### HOW TO COMPLETE THIS TASK
If an entry includes an image, drop the image and copy the rest verbatim.

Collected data
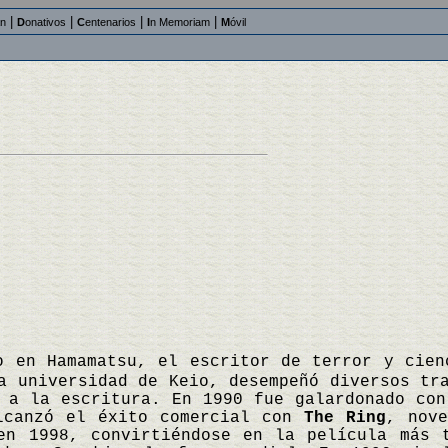
|
|
|
|
an
D
onativos
C
entenarios
I
n Memoriam
M
óvil
o en Hamamatsu, el escritor de terror y cien
a universidad de Keio, desempeñó diversos tr
 a la escritura. En 1990 fue galardonado con
lcanzó el éxito comercial con
The Ring
, nov
en 1998, convirtiéndose en la película más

### ANSWER TO THE PROBLEM
|
|
|
|
an
D
onativos
C
entenarios
I
n Memoriam
M
óvil
o en Hamamatsu, el escritor de terror y cien
a universidad de Keio, desempeñó diversos tr
 a la escritura. En 1990 fue galardonado con
lcanzó el éxito comercial con
The Ring
, nov
en 1998, convirtiéndose en la película más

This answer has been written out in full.